Growing Significance as AI Integration Expands
Wewer underscores that the stakes are rising as AI becomes increasingly integrated into government operations. There exists a significant interest among stakeholders to understand how privacy and data protection align with AI technologies. Many individuals within the state’s privacy culture are eager to leverage AI tools but harbor concerns about data privacy, which she views positively as a sign of thoughtful consideration.

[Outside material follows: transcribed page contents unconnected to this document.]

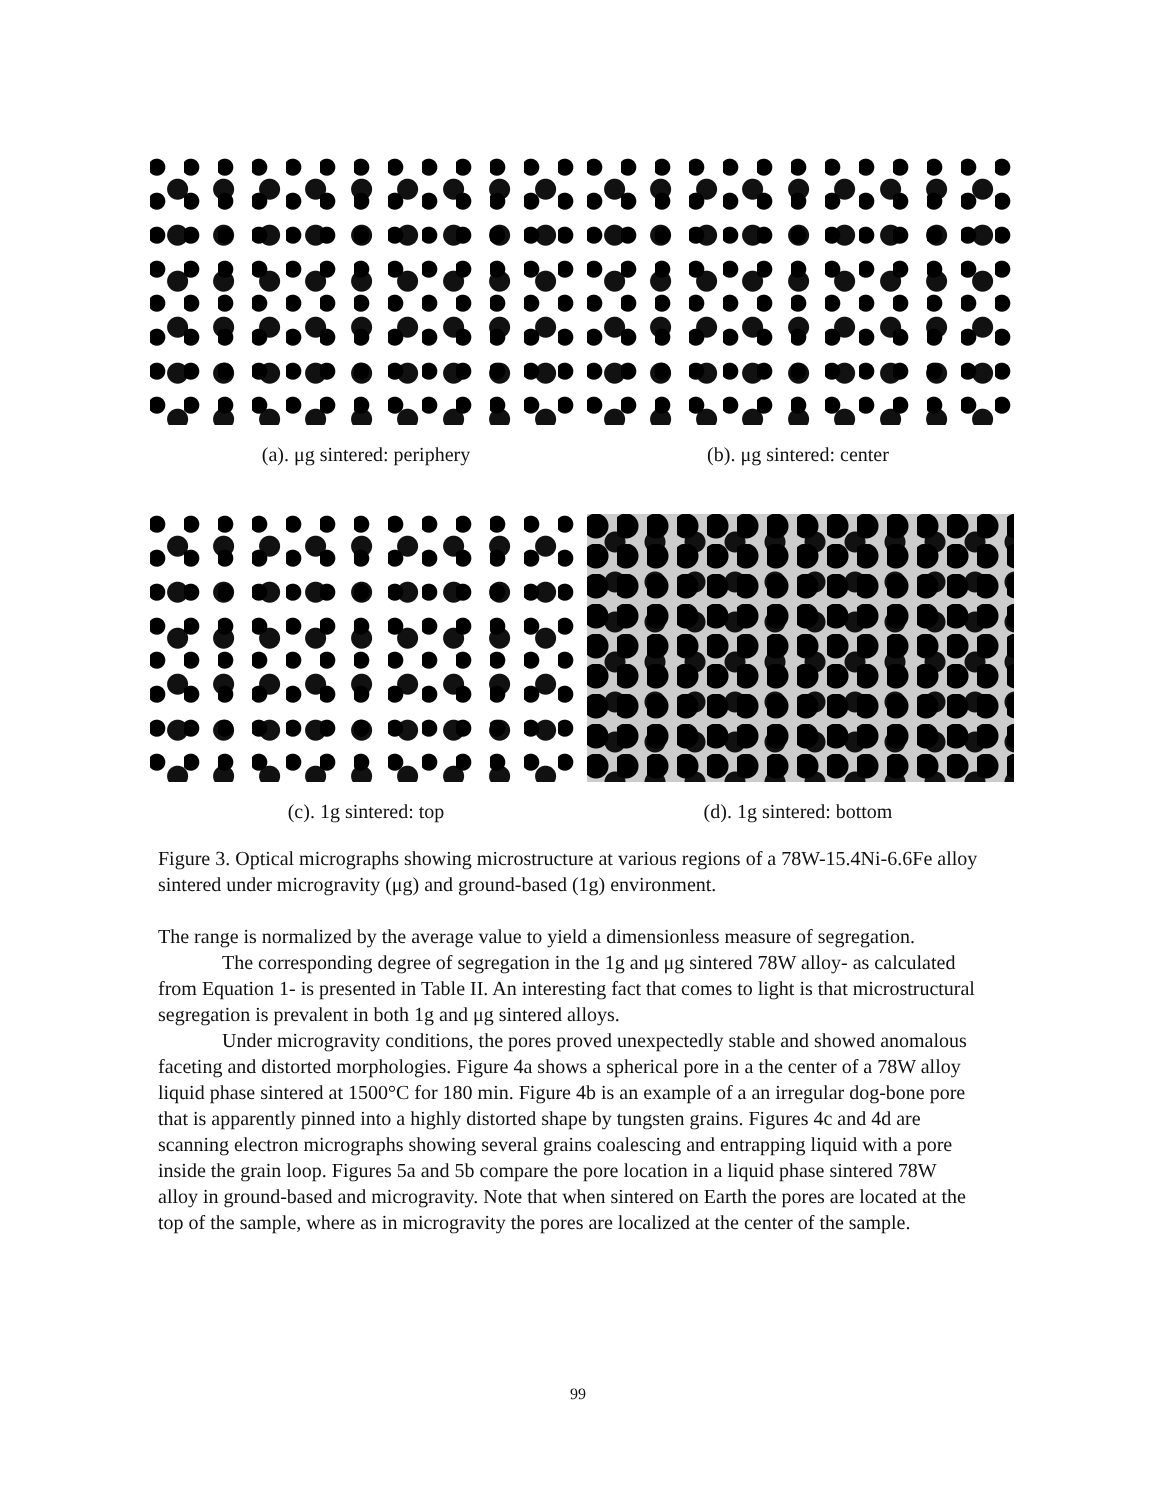(a). μg sintered: periphery (b). μg sintered: center
(c). 1g sintered: top (d). 1g sintered: bottom
Figure 3. Optical micrographs showing microstructure at various regions of a 78W-15.4Ni-6.6Fe alloy sintered under microgravity (μg) and ground-based (1g) environment.
The range is normalized by the average value to yield a dimensionless measure of segregation.
The corresponding degree of segregation in the 1g and μg sintered 78W alloy- as calculated from Equation 1- is presented in Table II. An interesting fact that comes to light is that microstructural segregation is prevalent in both 1g and μg sintered alloys.
Under microgravity conditions, the pores proved unexpectedly stable and showed anomalous faceting and distorted morphologies. Figure 4a shows a spherical pore in a the center of a 78W alloy liquid phase sintered at 1500°C for 180 min. Figure 4b is an example of a an irregular dog-bone pore that is apparently pinned into a highly distorted shape by tungsten grains. Figures 4c and 4d are scanning electron micrographs showing several grains coalescing and entrapping liquid with a pore inside the grain loop. Figures 5a and 5b compare the pore location in a liquid phase sintered 78W alloy in ground-based and microgravity. Note that when sintered on Earth the pores are located at the top of the sample, where as in microgravity the pores are localized at the center of the sample.
99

Collaboration for Governance Frameworks
The chief privacy officer collaborates with I-Sah Hsieh, North Carolina’s deputy secretary for artificial intelligence and policy, to address the intersections of privacy, AI, and cybersecurity governance. Wewer acknowledges, “We didn’t have a lot of guidelines when people started talking about privacy,” which necessitated the creation of custom frameworks outside existing regulatory structures like HIPAA. The governance applied to state-collected data must also encompass AI frameworks, highlighting the strategic collaboration among Wewer, Hsieh, and Chief Information Security Officer Bernice Russell-Bond.
This comprehensive approach to data classification and governance is not only essential for safeguarding sensitive information but also for fostering responsible AI innovation within the state.